Table, Donkey and Stick
Named after a Brothers’ Grimm fairy tale, Table, Donkey and Stick offers patrons a cozy dining experience with creative, seasonally driven food. Chef Scott Manley draws upon Alps mountain cuisines for his menu, and works with local farmers to find the freshest ingredients. Guests sit at long wooden tables, and the ambiance feels a bit like a Swiss ski chalet. The menu is divided into charcuterie, cheese, small plates, and entrees, and dishes include pretzels with cauliflower and gruyere fondue, and an "Alpine Burger" with onion marmalade and horseradish aioli.
It’s best to come armed with an open mind and sense of adventure when dining at Elizabeth. Chef Iliana Regan showcases "New Gatherer" cuisine at her Lincoln Square restaurant, using foraged ingredients and homegrown goods to create sustainable tasting menus. Menus vary depending on the day of the week, but diners can rest assured that every ingredient was sourced in the Midwest. Don’t bother making reservations: Elizabeth sells tickets instead to keep the dining experience small and intimate.
Parson's Chicken and Fish
The team behind Chicago’s Longman & Eagle created Parson’s Chicken and Fish, a casual restaurant that serves American classics with a creative twist. The menu is divided into "raw," "fresh," and "fried" foods, and includes everything from a chickpea salad with grilled octopus to fried hush puppies with ham hock. For dessert, try a carnival favorite: funnel cake with brown butter and green peppercorn brittle.
Little Market Brasserie
Chef Ryan Poli’s international training comes into play at Little Market Brasserie, the latest restaurant from Chicago’s Mercadito Hospitality group. Poli and partner Alfredo Sandoval traveled across the United States and Canada to gain inspiration for their new restaurant, and created a menu that features classic American comfort food like mac and cheese and double-griddled cheeseburgers. The restaurant’s extensive beverage menu allows guests to create their own "charged soda," or a flavored soda with a complementary spirit pairing.
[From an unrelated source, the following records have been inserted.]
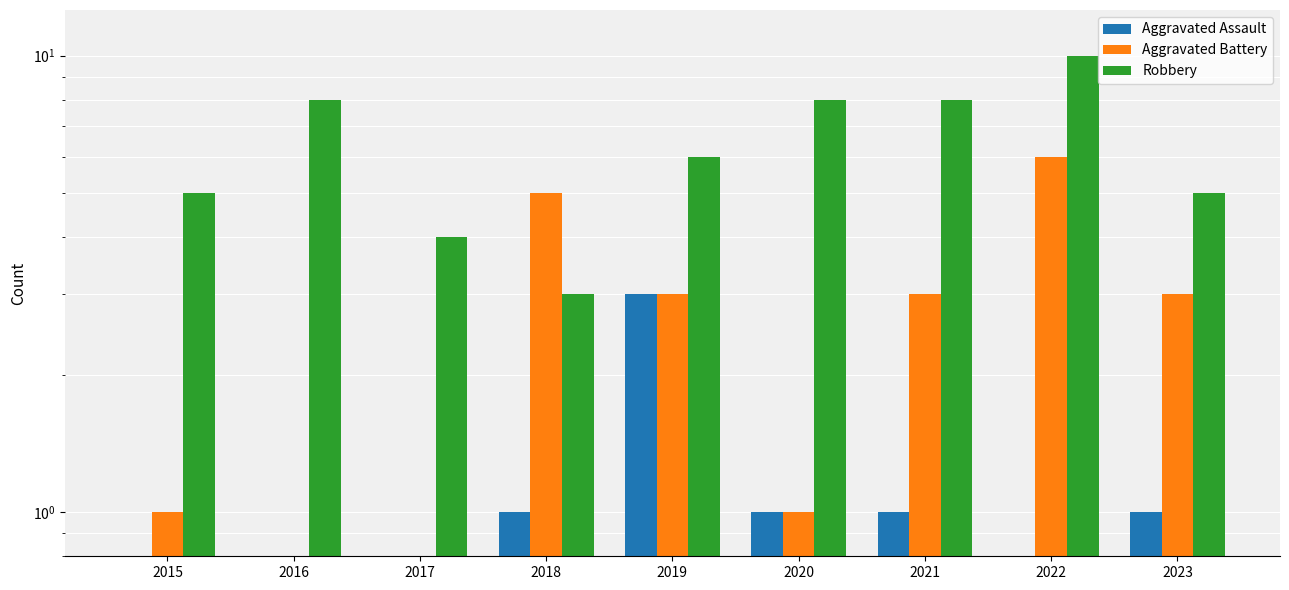

Which series has the largest total across all categories?

Robbery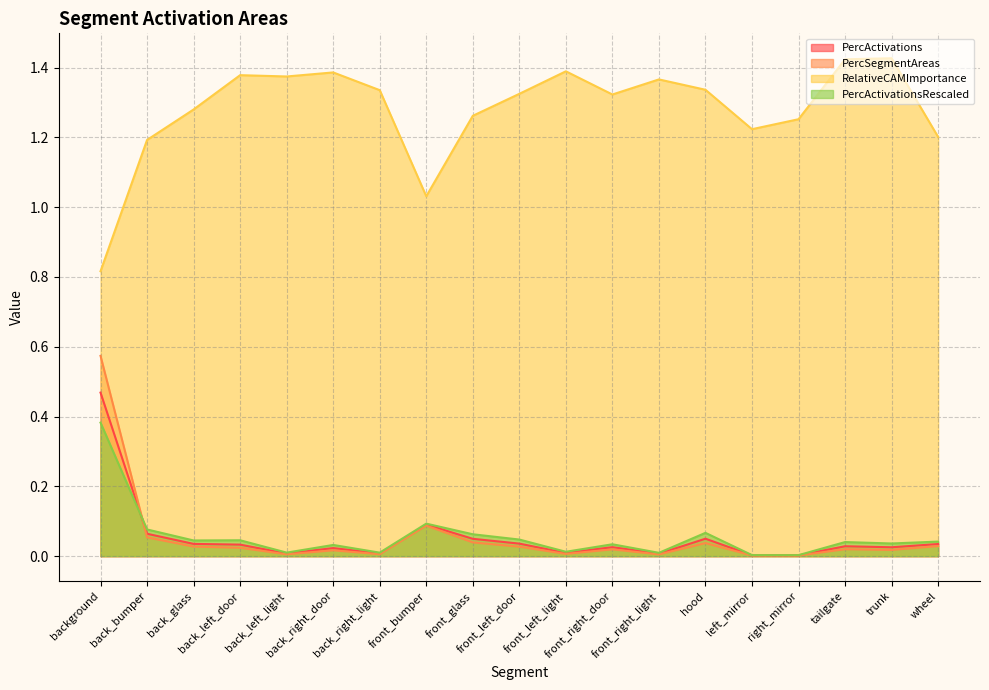

What is the difference between the maximum and minimum values in the PercSegmentAreas series?

0.6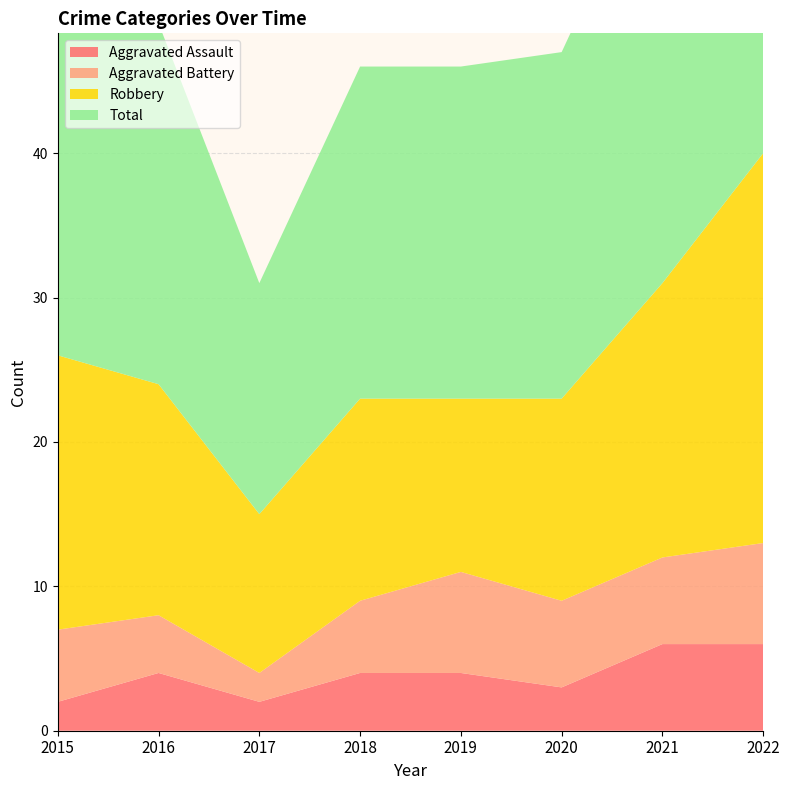

Reading left to right, transcribe all the data shown in this chart.

Aggravated Assault: 2	4	2	4	4	3	6	6
Aggravated Battery: 5	4	2	5	7	6	6	7
Robbery: 19	16	11	14	12	14	19	27
Total: 26	25	16	23	23	24	31	42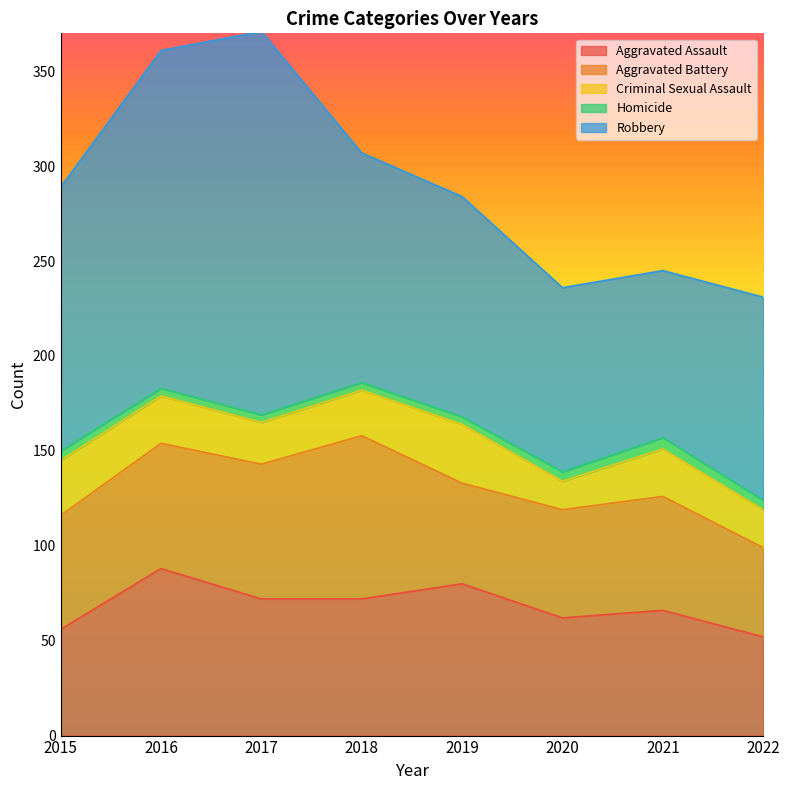

Does the chart have visible grid lines?

No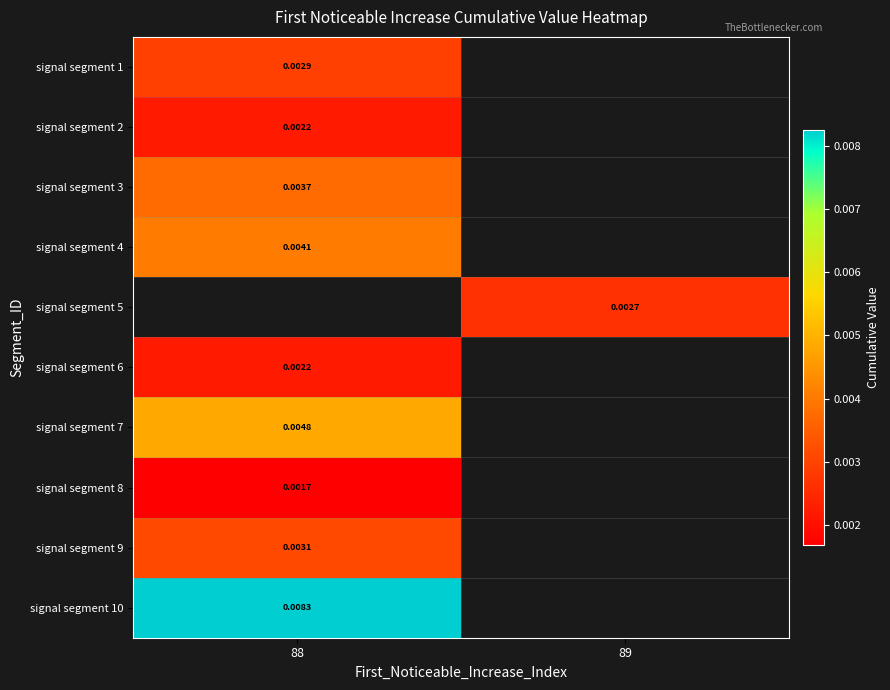

At how many categories does at least one series exceed 0?

2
Top Chef alum Fabio Viviani paired up with two Chicago sports bar owners to create Siena Tavern in Chicago’s River North neighborhood. The restaurant serves up traditional Italian food with a Mediterranean influence, and provides a fun, convivial environment for hungry dinner patrons. More traditional dishes include baked lasagna, double cut veal chop, and gnocchi with pancetta. But adventurous eaters can also try the squid ink linguine or Mediterranean seafood brodetto with grilled polenta bread.